Apple's Guided Tour iPad videos, released this week, provide a detailed look about how the iPad will work. Some of the more interesting videos focus on the entertainment apps -- iBooks, Photos, Video, YouTube, and iPod. It'll change the way we entertain ourselves, the same way that the iPod changed the way we listen to music.
First, the iBooks app. It looks great. Books appear turned face-front on a bookshelf. Tap one of the covers, and that book comes forward to be read.
When you turn pages, the display changes with a page-turning animation (which might turn out to be a bad idea -- see this essay by Marco Arment, lead developer at Tumblr and the fantastic Instapaper reading app for the iPhone: "Overdoing the interface metaphor").
Book illustrations look great on the video. Of course, anything can look great in a video, but I predict they'll look just as good in real life.

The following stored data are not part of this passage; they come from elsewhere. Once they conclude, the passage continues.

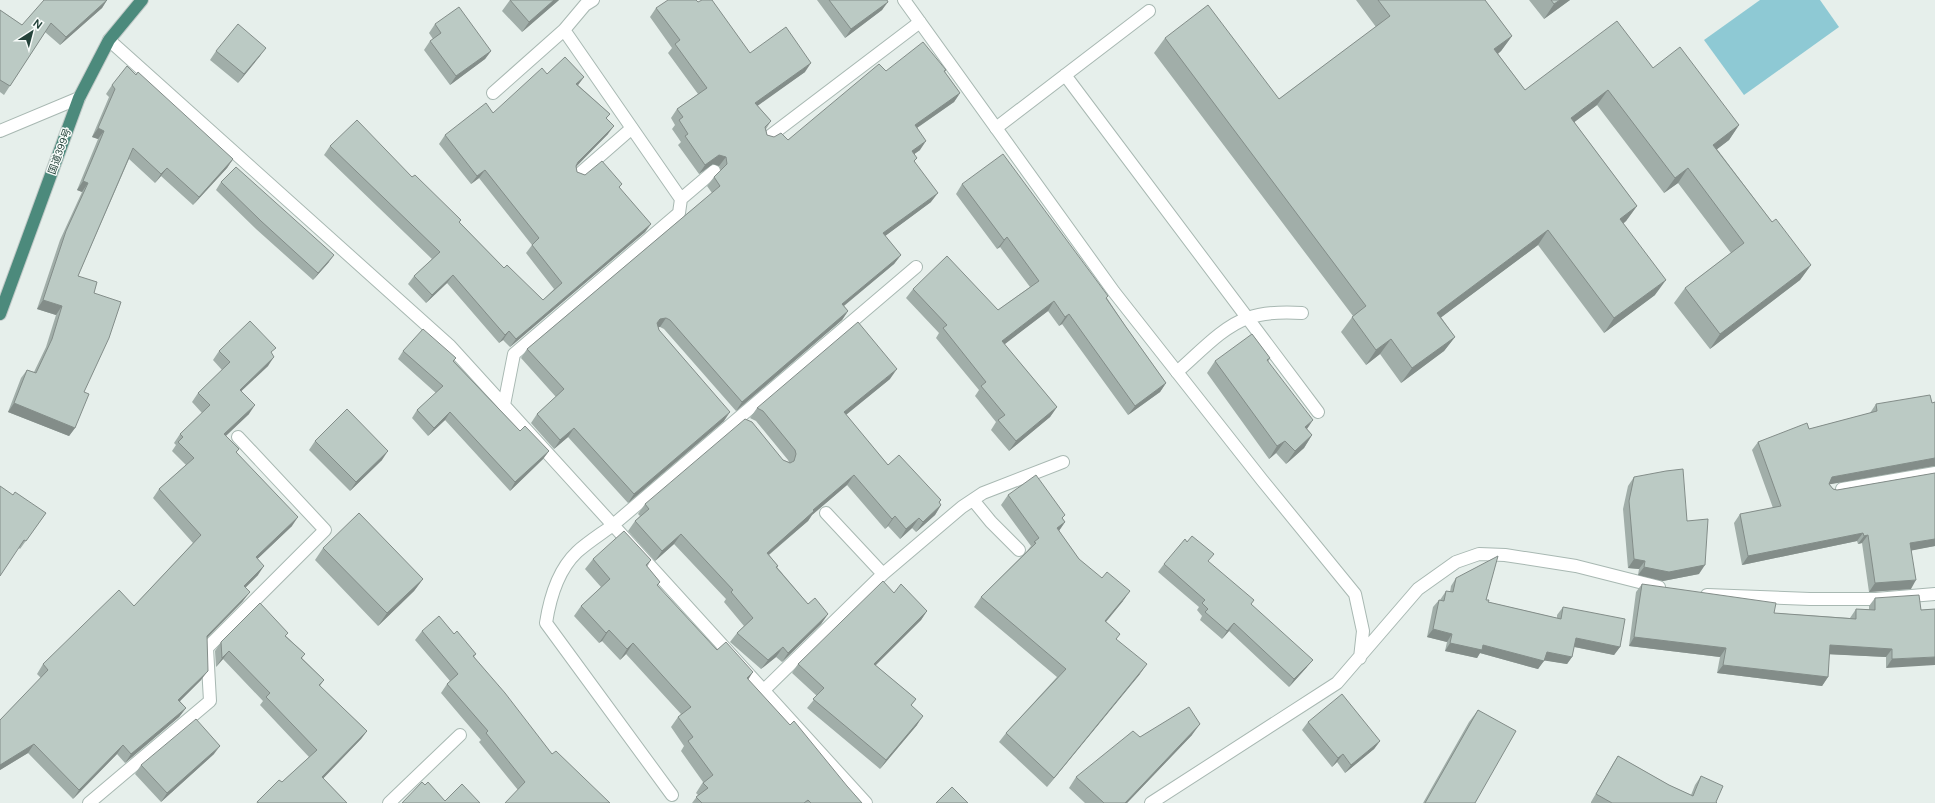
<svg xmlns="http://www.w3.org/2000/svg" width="1935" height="803" font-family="'DM Sans','Noto Sans JP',sans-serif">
<rect width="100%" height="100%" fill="#e6efeb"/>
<!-- water -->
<path fill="#8ec9d4" d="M1760 0H1820L1839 27 1744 95 1704 40Z"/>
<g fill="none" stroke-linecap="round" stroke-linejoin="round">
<!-- service casing -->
<g stroke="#a8b8b2" stroke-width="14">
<path id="service" d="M1065 75 1318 412
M996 128 1149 11
M1177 372C1197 355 1223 326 1248 318 1264 312 1285 312 1302 313"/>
</g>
<!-- minor casing -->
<g stroke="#a8b8b2" stroke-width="14">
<path id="minor" d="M904 0 1114 292 1262 480 1355 594 1363 631 1360 658
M564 30 681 199 714 171
M109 40 450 346 866 803
M493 93 564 30 585 5 593 0
M0 131 79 98
M766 139 920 22
M577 176 632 128
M504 405 514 354 679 213 681 199
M1842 489 1935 473
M973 500 991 522 1019 550
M826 513 883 574
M1707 595 1810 599H1876L1935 594
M764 690 883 574 962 507 983 493 1063 462
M672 795 546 623C550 597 558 570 577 552 588 542 601 534 613 525L916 267
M89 803 210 701 207 648 325 530 238 437
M389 803 460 735
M1151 803 1337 683 1418 589 1456 562 1479 554 1505 555 1576 566 1659 587"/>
</g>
<!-- trunk casing -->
<g stroke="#c2cac8" stroke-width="14">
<path id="trunk" d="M0 314 79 98 109 40 142 0"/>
</g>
<!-- service -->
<use href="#service" stroke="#fff" stroke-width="12"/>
<!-- minor -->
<use href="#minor" stroke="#fff" stroke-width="12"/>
<!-- trunk -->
<use href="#trunk" stroke="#4c8a7c" stroke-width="12"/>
</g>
<!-- wall -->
<path fill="#a1aea9" d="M107 0 102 8 60 45 45 32 4 95 0 92V10L22 25Z
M510 0H559L522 32 502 11Z
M817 0H887L882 10 845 38Z
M1356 0H1485L1512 36 1501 51 1498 54 1525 90 1653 68 1739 125 1729 140 1717 149 1772 222 1811 265 1800 280 1710 349 1674 303 1685 288 1731 253 1678 183 1664 193 1597 105 1574 122 1637 206 1626 221 1623 224 1655 295 1604 333 1538 245 1441 317 1455 337 1444 351 1401 383 1380 354 1366 365 1341 332 1353 316 1154 53 1165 38 1279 99 1376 27Z
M1529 0H1570L1544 19Z
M698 2 750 53 805 72 757 105 771 121 766 129 767 135 774 137 788 140 886 71 946 70 945 72 960 93 954 102 917 128 920 150 914 154 915 162 931 202 885 236 901 255 894 264 844 306 848 311 842 320 736 411 664 329 660 327H658L659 330 724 421 628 503 568 437 554 449 531 423 537 414 556 397 521 358 527 349 712 193 707 186 714 177 721 171 719 166 713 164 699 174 678 145 681 142 672 129 675 125 671 118 677 109 698 94 668 53 672 48 650 17 656 8Z
M435 24 491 51 485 59 450 85 424 50 430 41 433 39 429 33Z
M216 51 260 56 238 83 210 60Z
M547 74 584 77 578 85 610 114 606 119 608 134 576 166 577 172 585 175 622 184 619 188 651 224 645 232 510 347 503 340 499 343 447 283 426 303 408 284 414 276 432 259 324 155 330 146 412 177 461 220 459 222 504 268 543 300 554 289 526 253 532 245 479 178 471 184 439 144 445 135 493 113Z
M136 75 233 159 227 168 193 205 161 176 155 183 129 159 78 276 94 293 84 392 75 428 69 436 8 412 21 378 27 370 34 372 46 347 56 315 37 309 60 240 82 192 77 190 98 139 92 137 109 97 106 94 112 85Z
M221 182 329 262 313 280 256 229 216 190Z
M962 184 1107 298 1126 327 1166 383 1160 392 1128 415 1062 324 1059 326 1048 311 1004 344 1057 407 1050 417 1009 451 991 430 996 422 975 396 979 390 936 338 939 333 906 298 913 289 998 310 1030 287 1000 247 997 249 956 194Z
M219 351 272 353 268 366 241 391 249 414 226 436 239 449 236 453 292 526 257 559 258 575 245 588 243 601 207 638 201 680 180 701 186 708 179 717 125 763 117 754 73 799 28 753 0 770V720L41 678 37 674 43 664 134 606 193 543 153 498 159 489 186 465 172 451 176 445 174 443 180 434 202 413 192 402 198 393 222 370 213 360Z
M403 351 454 361 520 431 549 451 543 459 510 491 445 420 428 436 412 418 417 410 436 393 398 359Z
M1270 358 1268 362 1307 429 1312 435 1304 448 1286 464 1276 453 1269 459 1207 373 1215 361Z
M890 379 846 415 888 465 939 502 941 505 935 515 916 532 912 528 900 539 888 526 885 529 847 485 812 515 808 521 769 555 778 566 777 567 808 604 828 614 821 624 782 662 776 657 761 669 730 642 737 633 744 626 724 602 726 599 674 544 655 561 628 531 635 521 640 516 638 514 645 504 783 460 789 462 788 460 756 421 750 418 757 408Z
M1935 402V466H1934L1829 484 1833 489 1837 490 1935 473V546L1912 550 1911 589 1869 592 1862 543 1858 544 1857 541 1742 565 1734 523 1740 514 1773 508 1752 450 1758 442 1809 429 1870 413 1876 404 1932 403Z
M315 441 382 460 350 491 309 450Z
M1634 477 1687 521 1699 574 1663 581 1638 575 1639 569 1628 568 1623 509 1628 486Z
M13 495 46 513 20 549 19 548Z
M1008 495 1063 519 1065 522 1059 531 1079 559 1123 601 1106 622 1116 639 1140 674 1047 787 999 742 1006 733 1057 677 974 607 981 597 1027 551 1031 546 1001 505Z
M323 548 423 579 414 591 378 626 315 560Z
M593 559 651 560 647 567 660 582 657 586 717 650 748 680 862 803H692L698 795 696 793 703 782 681 751 684 746 671 727 678 717 681 714 626 654 620 660 602 641 599 643 574 616 581 606 601 587 585 569Z
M1208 562 1251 604 1307 667 1289 687 1229 631 1222 639 1200 620 1202 616 1197 610 1199 607 1158 572 1164 564Z
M1456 578 1486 600 1488 602 1557 618V615L1563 607 1620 647 1614 655 1574 647 1572 657 1567 664 1544 660 1538 669 1480 653 1477 658 1445 651 1447 642 1427 637 1433 607 1439 600H1440L1446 591 1450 592 1451 586Z
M1642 584 1774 613 1850 618 1856 609 1869 610V606L1875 598 1921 610 1935 609 1886 668V657L1829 654 1828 677 1822 686 1717 673 1720 657 1629 646 1636 592Z
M894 593 927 611 921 620 875 665 916 699 911 706 917 725 880 769 807 708 817 696 792 673 798 664Z
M422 631 454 634 476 654 474 657 552 754 518 790 479 742 481 740 441 693 447 684 450 681 415 640Z
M286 636 305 654 302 658 324 680 320 686 367 731 361 739 323 778 347 803H256L282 782 309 757 260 705 263 701 223 659 216 667 215 651 221 642Z
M1478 710 1475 803H1423L1469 722Z
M1308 722 1380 741 1374 749 1345 773 1337 762 1332 767 1302 730Z
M1192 735 1127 803H1085L1069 788 1076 777 1140 737Z
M214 754 161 802 135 774 141 765Z
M1618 756 1669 785 1691 795 1695 785 1701 776 1716 802 1717 803H1591V802L1613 764Z"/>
<!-- shaded-wall -->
<path fill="#838d89" d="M107 0 102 8 60 45 66 37Z
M554 0H559L522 32 529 22Z
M1560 0H1570L1544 19 1554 4Z
M888 2 882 10 845 38 851 29Z
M1512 36 1501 51 1484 64 1494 49Z
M266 48 260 56 238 83 244 74Z
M491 51 485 59 450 85 456 76Z
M811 63 805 72 749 112 755 103Z
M584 77 578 85 576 84Z
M1608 90 1597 105 1560 133 1571 118Z
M960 93 954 102 908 134 915 125Z
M1739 125 1729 140 1703 160 1713 145Z
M614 126 608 134 572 171 578 162Z
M98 128 104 131 98 139 92 137Z
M926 141 920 150 906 160 912 151Z
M719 155 726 157 719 166 713 164 699 174 705 165Z
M233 159 227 168 193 205 199 197Z
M167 168 161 176 155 183 161 174Z
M1688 168 1678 183 1664 193 1675 178Z
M485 170 479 178 471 184 477 176Z
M83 181 88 183 82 192 77 190Z
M938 193 931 202 877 242 883 233Z
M1637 206 1626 221 1609 234 1620 219Z
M651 224 645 232 510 347 516 339Z
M1548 230 1538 245 1427 328 1437 313Z
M1007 237 1000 247 997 249 1004 240Z
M334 255 329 262 313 280 318 273Z
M901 255 894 264 835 313 842 304Z
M1811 265 1800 280 1710 349 1720 334Z
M453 275 447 283 426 303 432 295Z
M1666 280 1655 295 1604 333 1614 318Z
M43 300 62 306 56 315 37 309Z
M1054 301 1048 311 996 351 1002 341Z
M848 311 842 320 736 411 742 402Z
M1069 314 1062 324 1059 326 1065 317Z
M666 318 660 327 653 328 660 319Z
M509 331 503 340 499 343 505 335Z
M1455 337 1444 351 1401 383 1412 368Z
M1391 339 1380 354 1366 365 1376 350Z
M274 357 268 366 233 399 240 390Z
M897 369 890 379 837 422 844 412Z
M1166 383 1160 392 1128 415 1135 406Z
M14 403 75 428 69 436 8 412Z
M255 405 249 414 218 443 224 434Z
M1057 407 1050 417 1009 451 1016 441Z
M450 412 445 420 428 436 434 428Z
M730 412 724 421 628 503 634 494Z
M1313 420 1305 432V427Z
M574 428 568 437 554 449 560 440Z
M1312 435 1304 448 1286 464 1295 451Z
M1285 441 1276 453 1269 459 1277 446Z
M388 451 382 460 350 491 356 482Z
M549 451 543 459 510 491 515 482Z
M1935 458V466H1934L1826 485 1832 477Z
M854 475 847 485 812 515 808 521 760 562 767 553 813 510Z
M941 505 935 515 916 532 923 522Z
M895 516 888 526 885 529 892 519Z
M298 517 292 526 249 567 256 557Z
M919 518 912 528 900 539 906 529Z
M1065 522 1058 532 1057 528Z
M1863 533 1857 541 1742 565 1748 556Z
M681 534 674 544 655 561 662 551Z
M1868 535 1862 543 1858 544 1864 536Z
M1935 539V546L1904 552 1910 543Z
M1634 559 1645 561 1639 569 1628 568Z
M1705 565 1699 574 1663 581 1638 575 1644 567Z
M264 566 258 575 238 595 244 586Z
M423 579 414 591 378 626 387 613Z
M1916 580 1911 589 1869 592 1875 583Z
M1130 591 1123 601 1098 631 1105 621Z
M250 592 243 601 200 645 207 636Z
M927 611 921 620 868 673 874 664Z
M828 614 821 624 782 662 788 653Z
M1234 623 1229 631 1222 639 1227 631Z
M1433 629 1452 634 1447 642 1427 637Z
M609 630 602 641 599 643 606 633Z
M1634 637 1726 648 1720 657 1629 646Z
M1576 638 1620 647 1614 655 1570 646Z
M633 643 626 654 620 660 627 649Z
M1450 643 1483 645 1544 661 1538 669 1480 653 1477 658 1445 651Z
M1830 645 1892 649 1886 657 1824 654Z
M783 647 776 657 761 669 768 660Z
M229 651 223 659 216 667 222 658Z
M1547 652 1572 657 1567 664 1541 660Z
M1935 657V665L1886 668 1892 659Z
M1313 660 1307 667 1289 687 1294 679Z
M1147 664 1140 674 1047 787 1054 778Z
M1723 665 1828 677 1822 686 1717 673Z
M208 671 201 680 172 709 178 700Z
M753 672 746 683 747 678Z
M186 708 179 717 125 763 131 754Z
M923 716 917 725 880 769 886 760Z
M1200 724 1192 735 1127 803H1125Z
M367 731 361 739 316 786 322 777Z
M1380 741 1374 749 1345 773 1351 765Z
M34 744 28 753 0 770V765Z
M123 745 117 754 73 799 79 790Z
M220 746 214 754 161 802 167 793Z
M1343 754 1337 762 1332 767 1338 758Z"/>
<!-- building -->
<path fill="#bbcac4" stroke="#838d89" d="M44 0H107L66 37 51 23 10 86 0 80V10L22 25Z
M510 0H554L529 22Z
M668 0H696L698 2 702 0H712L750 53 786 27 811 63 755 103 771 121 765 127 767 135 774 137 781 133 788 140 879 64 886 71 923 42 946 70 944 71 960 93 915 125 926 141 912 151 917 158 914 161 938 193 883 233 901 255 842 304 848 311 742 402 670 320 666 318 660 319 657 323 659 330 730 412 634 494 574 428 560 440 537 414 564 389 527 349 720 186 714 177 727 164 726 157 719 155 705 165 685 136 688 134 679 120 683 117 677 109 707 88 675 44 680 40 656 8Z
M829 0H887L888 2 851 29Z
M1378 0H1485L1512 36 1494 49 1525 90 1617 21 1653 68 1680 47 1739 125 1713 145 1772 222 1776 219 1811 265 1720 334 1685 288 1744 243 1688 168 1675 178 1608 90 1571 118 1637 206 1620 219 1666 280 1614 318 1548 230 1437 313 1455 337 1412 368 1391 339 1376 350 1352 317 1366 306 1165 38 1208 5 1279 99 1390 16Z
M1551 0H1560L1554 4Z
M459 7 491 51 456 76 430 41 441 33 435 24Z
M238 24 266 48 244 74 216 51Z
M565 57 584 77 576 84 610 114 606 118 614 126 578 162 576 166 577 172 585 175 602 161 622 184 619 187 651 224 516 339 509 331 505 335 453 275 432 295 414 276 440 252 330 146 357 120 412 177 415 175 461 220 459 222 504 268 507 265 543 300 562 283 532 245 539 238 485 170 477 176 445 135 486 103 493 113 542 68 547 74Z
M127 66 136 75 138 72 233 159 199 197 167 168 161 174 133 148 78 276 97 282 94 293 121 302 109 338 84 392 89 394 75 428 14 403 27 370 36 373 52 339 62 306 43 300 66 231 88 183 83 181 104 131 98 128 115 89 112 85Z
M1003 154 1108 296 1106 298 1126 327 1166 383 1135 406 1069 314 1065 317 1054 301 1002 341 1057 407 1016 441 998 420 1005 415 981 386 986 382 943 328 947 325 913 289 947 256 998 310 1039 281 1007 237 1004 240 962 184Z
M236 167 334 255 318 273 261 221 221 182Z
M250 321 276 348 271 352 274 357 240 390 255 405 224 434 239 449 236 452 298 517 256 557 264 566 244 586 250 592 207 636 208 671 178 700 186 708 131 754 123 745 79 790 34 744 0 765V720L48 670 43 664 119 590 134 606 201 535 159 489 194 458 178 442 183 437 180 434 210 405 198 393 230 362 219 351Z
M858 322 897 369 844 412 888 465 899 455 941 500 939 502 941 505 923 522 919 518 906 529 895 516 892 519 854 475 813 510 814 511 767 553 778 566 776 567 808 604 815 598 828 614 788 653 783 647 768 660 737 633 753 618 731 592 733 590 681 534 662 551 635 521 649 509 645 504 745 419 752 422 783 460 790 463 794 461 796 454 795 450 763 411 757 408Z
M423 329 456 358 453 361 520 431 525 426 549 451 515 482 450 412 434 428 417 410 443 386 403 351Z
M1252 334 1270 358 1267 360 1313 420 1305 427 1312 435 1295 451 1285 441 1277 446 1215 361Z
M1930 395 1932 403 1935 402V458L1832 477 1829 484 1833 489 1837 490 1935 473V539L1910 543 1916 580 1875 583 1868 535 1864 536 1863 533 1748 556 1740 514 1781 506 1758 442 1807 423 1809 429 1877 411 1876 404Z
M347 409 388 451 356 482 315 441Z
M1683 469 1687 521 1708 519 1705 565 1669 572 1644 567 1645 561 1634 559 1629 501 1634 477 1666 471Z
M1036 475 1065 515 1062 518 1065 522 1057 528 1079 559 1102 578 1107 572 1130 591 1105 621 1120 634 1116 639 1147 664 1054 778 1006 733 1066 669 981 597 1036 543 1034 542 1039 538 1008 495Z
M0 486 13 495 15 492 46 513 26 541 24 540 0 576Z
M359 513 423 579 387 613 323 548Z
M624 531 651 560 646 565 660 582 657 585 717 650 726 642 753 672 747 678 790 725 794 721 847 786 862 803H811L808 800 804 803H702L696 797 708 788 703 783 713 775 688 741 693 737 678 717 691 707 633 643 627 649 609 630 606 633 581 606 610 579 593 559Z
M1192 536 1214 554 1208 561 1254 600 1251 604 1313 660 1294 679 1234 623 1227 631 1205 612 1208 609 1202 603 1205 600 1164 564 1185 539 1187 542Z
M1498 556 1486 600H1489L1488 602 1561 619 1563 607 1625 619 1620 647 1576 638 1572 657 1547 652 1544 661 1483 645 1482 650 1450 643 1452 634 1433 629 1439 600 1444 601 1446 591 1453 592 1456 578Z
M883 581 894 593 901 584 927 611 874 664 916 699 911 705 923 716 886 760 813 699 824 688 798 664Z
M1642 584 1776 603 1774 613 1856 619V609L1875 610V598L1919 595 1921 610 1935 609V657L1892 659V649L1830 645 1828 677 1723 665 1726 648 1634 637Z
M260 603 288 633 285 636 305 654 301 658 324 680 319 685 367 731 322 777 347 803H259L257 802 279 780 282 782 317 750 266 697 270 693 229 651 222 658 221 642Z
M439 616 454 634 457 631 476 654 473 656 505 693 552 754 556 751 610 803H505L525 782 486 733 488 731 447 684 458 674 422 631Z
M1342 694 1380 741 1351 765 1343 754 1338 758 1308 722Z
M1189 707 1200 724 1125 803H1104L1076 777 1133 731 1140 737Z
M1478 710 1516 731 1475 803H1425Z
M196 719 220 746 167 793 141 765Z
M1618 756 1669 785 1693 796 1701 776 1723 786 1716 802 1717 803H1612L1596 794Z
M422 782 425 785 428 782 445 801 462 784 480 803H402Z
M952 787 968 803H936Z"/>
<g text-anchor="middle" stroke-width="3" stroke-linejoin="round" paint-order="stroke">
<!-- street labels -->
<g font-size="10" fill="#24423a" stroke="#f7fbf9">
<text transform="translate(59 151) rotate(-70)" y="4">国道399号</text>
</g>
</g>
<!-- north arrow -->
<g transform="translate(32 32) rotate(36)" stroke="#f7fbf9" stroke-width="3" paint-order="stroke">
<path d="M0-3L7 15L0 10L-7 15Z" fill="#24423a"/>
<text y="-6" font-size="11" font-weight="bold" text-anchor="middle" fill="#24423a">N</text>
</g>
</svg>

The iPad is going to give the Kindle, with its monochrome display, fierce competition in illustrated books, such a children's picture books.
Want to buy books? Go to the bookshelf display, which turns around like a secret door in a horror movie to reveal the digital bookstore behind it.
This is going head-to-head with the Kindle store. You can see lists of bestsellers, reviews from readers, and buy with one tap, just like the Kindle.
On the Kindle store, you can download sample chapters for free, and read them at leisure, and then buy the book instantly if you like what you've seen so far. Everybody wins. If the iPad supports free sample chapters, I didn't see it in the video. Free sample chapters are a great feature, they're a powerful tool for turning shoppers into buyers.
Update, 11:25 am: An anonymous person in the comment thread below says: "It's there. In the iBooks preview, at time marker 1:59, the iBooks page for 'under the dome' has a 'get sample' button. That's for the free sample chapter." Thanks!
For photos, the video shows the iPad sitting on a shelf. When not in use, it appears you can use the iPad as a smart pictureframe. A really, really expensive pictureframe.
The Photos app organizes albums in virtual stacks. Pinch a bit to peek at the photos in the stack, or pinch open to see all of them. Watch the video to see what I mean.
The Photos app has many equivalent features to the desktop iPhoto. You can tap a photo to fill the screen, flip or scroll through them, do slideshows, organize them using Events or Faces. If you're face-to-face with a friend, and you want to show him a photo, just flip the iPad upside down so it's facing your friend; the display flips automatically and the desired photo fills the screen.
Scrapbooking companies are going to be threatened by the iPad, unless they're smart enough to start selling the tactile experience of physical scrapbooks.
The other entertainment apps are mostly as you expect. The demo video says videos viewed on the iPad are crisp, clear, blah blah blah. The voice-over says, "It feels like your own personal big screen." That's presumably because the display is fantastic (or so Apple says) and, though small, you're holding it up close. Will the iPad replace full-size televisions for people who live alone, or who have their own TVs in their own, private bedrooms? We'll see .
The iPod app suggest we may see a revival of album art as an art form. MP3s have album art now, but the primary display is the tiny iPod display. The bigger iPad display will permit artists a bigger canvas. Will the iPad also lead to the resurgence of albums as an art form? We'll see about that too.